Un communiste, c'est connu, n'a pas d'état d'âme. Ce n'est pas qu'il soit dépourvu d'âme. Comme tout un chacun, il en a une. Mais cette baladeuse vit rarement chez lui. Elle dort ailleurs, dans le Parti. Ce conglomérat d'âmes mortes, c'est sa Vérité, c'est un serment qui survivra à sa propre mort, c'est la foi. Hors du Parti, point de salut. En cela il est, comme vous et moi, un enfant de la préhistoire.
Nul ne sait où et quand l'homme s'est inventé une âme. Ce qui est sûr, c'est qu'aussitôt née elle a foutu le camp vers les cieux, dans quelque inaccessible Paradis. De là-haut, tout au chaud dans sa maison de cristal, pure, transparente, elle guida l'homme sur les routes sanglantes, bourbeuses, gluantes de la civilisation. En perdant son âme l'homme s'est doté d'une foi, celle-là même qui déplace les montagnes et créa le monde contemporain.
Un jour quelqu'un découvrit que Dieu est mort, que la Raison n'est pas. Aussitôt les Paradis s'effondrent, les cristaux se brisent. Orpheline, l'âme s'en retourna dans sa misérable cage de sang, de chair et d'os. On imagine son inconfort. On conçoit qu'elle se mette dans tous ses états. On comprend sa nostalgie du Paradis perdu. Cette compagne encombrante, cette étrange maladie a un nom : liberté. Elle annonce une civilisation nouvelle. Il va falloir apprendre à vivre avec elle, à s'entre-tuer pour elle, à s'aimer malgré elle.
Certes, c'est une maladie de riches. Il n'est pas si loin le temps où, pour survivre, il fallait s'en débarrasser, s'agglutiner en masse compacte, anonyme, pour peser sur le monde, pour espérer enfin. Elles ne sont pas si lointaines, les terres où Dieu reste l'unique promesse qui donne le courage de mourir, la volonté de combattre, la force de refuser ce monde, cette vie.

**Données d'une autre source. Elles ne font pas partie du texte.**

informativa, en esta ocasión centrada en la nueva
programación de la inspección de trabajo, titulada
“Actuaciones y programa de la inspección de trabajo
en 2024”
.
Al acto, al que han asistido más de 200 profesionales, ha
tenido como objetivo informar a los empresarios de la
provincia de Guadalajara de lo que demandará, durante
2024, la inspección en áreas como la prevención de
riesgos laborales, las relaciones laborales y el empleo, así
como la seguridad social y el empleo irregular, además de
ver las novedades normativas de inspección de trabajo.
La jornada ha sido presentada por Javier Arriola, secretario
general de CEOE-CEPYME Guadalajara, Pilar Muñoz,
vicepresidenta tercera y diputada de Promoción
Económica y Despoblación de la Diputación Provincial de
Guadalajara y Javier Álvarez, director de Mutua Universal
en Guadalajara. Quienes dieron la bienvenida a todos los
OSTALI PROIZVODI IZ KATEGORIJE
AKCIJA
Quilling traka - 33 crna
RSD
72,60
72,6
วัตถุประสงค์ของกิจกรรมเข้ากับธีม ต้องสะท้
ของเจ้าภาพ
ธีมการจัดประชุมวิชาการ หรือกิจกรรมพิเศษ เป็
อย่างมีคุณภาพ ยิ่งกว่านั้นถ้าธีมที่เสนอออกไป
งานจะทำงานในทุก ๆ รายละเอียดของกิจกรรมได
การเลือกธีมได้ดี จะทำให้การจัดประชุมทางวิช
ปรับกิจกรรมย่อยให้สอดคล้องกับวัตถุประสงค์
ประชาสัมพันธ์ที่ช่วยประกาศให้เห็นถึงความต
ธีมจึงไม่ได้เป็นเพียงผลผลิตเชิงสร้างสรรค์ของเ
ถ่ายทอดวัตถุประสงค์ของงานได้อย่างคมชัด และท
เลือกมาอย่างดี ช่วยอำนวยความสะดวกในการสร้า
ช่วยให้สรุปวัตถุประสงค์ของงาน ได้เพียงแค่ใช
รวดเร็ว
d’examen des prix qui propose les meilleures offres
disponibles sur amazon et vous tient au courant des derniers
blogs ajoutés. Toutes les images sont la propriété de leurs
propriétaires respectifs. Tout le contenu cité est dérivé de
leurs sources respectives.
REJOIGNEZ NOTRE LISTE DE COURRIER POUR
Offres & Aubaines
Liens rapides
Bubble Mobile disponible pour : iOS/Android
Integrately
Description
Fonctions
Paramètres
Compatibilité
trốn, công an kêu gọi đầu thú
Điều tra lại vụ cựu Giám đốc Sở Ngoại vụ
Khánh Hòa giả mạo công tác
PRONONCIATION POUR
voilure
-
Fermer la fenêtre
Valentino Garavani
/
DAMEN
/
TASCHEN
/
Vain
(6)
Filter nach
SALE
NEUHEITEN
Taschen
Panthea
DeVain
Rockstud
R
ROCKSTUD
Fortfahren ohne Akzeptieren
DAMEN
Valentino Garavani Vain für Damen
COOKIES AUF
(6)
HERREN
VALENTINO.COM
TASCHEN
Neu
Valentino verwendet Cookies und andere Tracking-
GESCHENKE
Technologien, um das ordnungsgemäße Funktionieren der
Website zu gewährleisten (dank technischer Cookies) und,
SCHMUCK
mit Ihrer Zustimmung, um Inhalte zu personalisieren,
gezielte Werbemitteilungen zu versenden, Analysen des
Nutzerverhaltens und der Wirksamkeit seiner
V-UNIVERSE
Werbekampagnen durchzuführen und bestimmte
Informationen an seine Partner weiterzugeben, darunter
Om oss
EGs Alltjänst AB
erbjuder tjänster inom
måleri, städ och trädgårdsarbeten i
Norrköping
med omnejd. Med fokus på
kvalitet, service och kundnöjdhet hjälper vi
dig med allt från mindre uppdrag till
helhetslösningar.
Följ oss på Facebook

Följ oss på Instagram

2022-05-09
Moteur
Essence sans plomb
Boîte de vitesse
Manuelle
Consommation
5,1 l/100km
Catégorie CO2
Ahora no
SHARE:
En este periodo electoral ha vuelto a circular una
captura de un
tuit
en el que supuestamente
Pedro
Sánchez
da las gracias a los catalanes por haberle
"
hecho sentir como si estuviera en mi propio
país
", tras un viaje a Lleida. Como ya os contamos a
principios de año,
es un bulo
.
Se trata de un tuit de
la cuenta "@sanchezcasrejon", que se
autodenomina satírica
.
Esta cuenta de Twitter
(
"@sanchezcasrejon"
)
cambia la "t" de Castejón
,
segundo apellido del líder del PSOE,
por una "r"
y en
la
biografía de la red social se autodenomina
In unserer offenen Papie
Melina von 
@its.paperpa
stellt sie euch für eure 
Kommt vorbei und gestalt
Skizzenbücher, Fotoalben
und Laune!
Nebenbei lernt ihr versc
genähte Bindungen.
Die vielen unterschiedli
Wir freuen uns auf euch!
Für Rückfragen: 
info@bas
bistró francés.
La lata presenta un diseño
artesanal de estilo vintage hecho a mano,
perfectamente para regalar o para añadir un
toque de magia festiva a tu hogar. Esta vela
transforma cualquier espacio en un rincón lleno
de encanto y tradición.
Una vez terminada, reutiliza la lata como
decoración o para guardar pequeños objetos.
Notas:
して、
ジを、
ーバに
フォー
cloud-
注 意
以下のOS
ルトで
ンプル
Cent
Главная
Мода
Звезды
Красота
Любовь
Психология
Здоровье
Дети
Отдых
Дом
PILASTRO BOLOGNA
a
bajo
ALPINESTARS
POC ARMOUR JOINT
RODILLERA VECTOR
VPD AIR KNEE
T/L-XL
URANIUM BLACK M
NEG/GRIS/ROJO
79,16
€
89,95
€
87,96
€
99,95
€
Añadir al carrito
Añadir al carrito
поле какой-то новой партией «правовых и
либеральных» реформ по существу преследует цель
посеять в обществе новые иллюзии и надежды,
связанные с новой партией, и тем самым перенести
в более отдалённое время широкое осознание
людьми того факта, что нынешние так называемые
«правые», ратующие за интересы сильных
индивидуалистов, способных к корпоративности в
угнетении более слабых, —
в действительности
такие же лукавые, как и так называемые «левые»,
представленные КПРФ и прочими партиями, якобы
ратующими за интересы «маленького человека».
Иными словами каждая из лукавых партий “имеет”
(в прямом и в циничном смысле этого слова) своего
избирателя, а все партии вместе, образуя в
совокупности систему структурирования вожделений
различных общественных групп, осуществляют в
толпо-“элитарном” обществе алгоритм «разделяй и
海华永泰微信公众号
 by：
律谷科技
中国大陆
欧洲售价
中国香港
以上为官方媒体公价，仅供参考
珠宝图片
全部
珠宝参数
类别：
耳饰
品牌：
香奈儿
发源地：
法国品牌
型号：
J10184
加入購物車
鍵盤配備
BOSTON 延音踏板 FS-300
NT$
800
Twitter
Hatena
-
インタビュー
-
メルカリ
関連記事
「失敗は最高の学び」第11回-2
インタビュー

Mais c'est surtout une maladie de la paix. Aussi, depuis que le Vietnam est en paix, elle a commencé à s'y répandre. Au sein du peuple, bien sûr : de tout temps, sous tous les climats, c'est un milieu favorable. Dans les rangs du Parti aussi : ce sont des hommes. C'est la mésaventure qui est arrivée à Duong Thu Huong. Elle a regardé le monde avec ses propres yeux, elle a jugé la société avec son propre entendement, elle a parlé pour son propre compte. La maladie a fondu sur elle comme une catastrophe. Et le Parti l'a chassée. Il n'y peut rien, la maladie est incurable. Ce faisant, le Parti défend son âme. Depuis qu'il est au pouvoir il semblerait qu'il n'excelle plus qu'en cela : défendre, défendre, défendre. Mais c'est un combat désespéré : la paix est incompatible avec les hommes sans âme.
Puisque le temps des chars n'est pas encore arrivé, peut-être est-il encore temps d'espérer, de vouloir. Qu'est ce qui empêche ce parti des âmes mortes à redevenir le parti des hommes libres ? Le poids du passé ? Il pèse lourd sur les coeurs, il ne pèse rien dans une conscience. Ce rien, c'est l'avenir qui n'est pas. Cela pourrait aussi être la confiance qui fut. Les communistes vietnamiens n'en manquaient pas quand ils n'étaient pas au pouvoir. Ils pouvaient alors confier leurs vies à de simples gens, sans bon de garantie. Au pouvoir, le Parti n'a même plus confiance en ses propres membres, qu'ils soient obscurs militants ou membres du Bureau Politique. Il n'a plus confiance qu'en lui-même, c'est-à-dire en personne. Cela se conçoit. En écoutant la société civile et ses propres membres (des membres ( !) redevenus des humains à part entière) le Parti perdrait sûrement son âme. Mais chaque communiste en gagnerait une, tout aussi sûrement. Ce ne serait certes pas une sinécure, mais on n'en meurt pas nécessairement. Du moins, s'ouvre une possibilité pour ce Parti de participer à la réalisation de son propre idéal (s'il en reste quelque chose, si les rouages de son organisation n'ont pas encore eu le temps de tout anéantir) : des hommes libres, heureux, dans un pays indépendant.
On ne saurait édifier un monde humain en s'appuyant sur les membres sans âme d'une religion sans Dieu. Un fantôme hante le Parti Communiste au pouvoir. Ce fantôme, c'est son propre néant, c'est la conscience de Duong Thu Huong quittant le Parti, c'est sa voix s'élevant hors de ses rangs, c'est la liberté.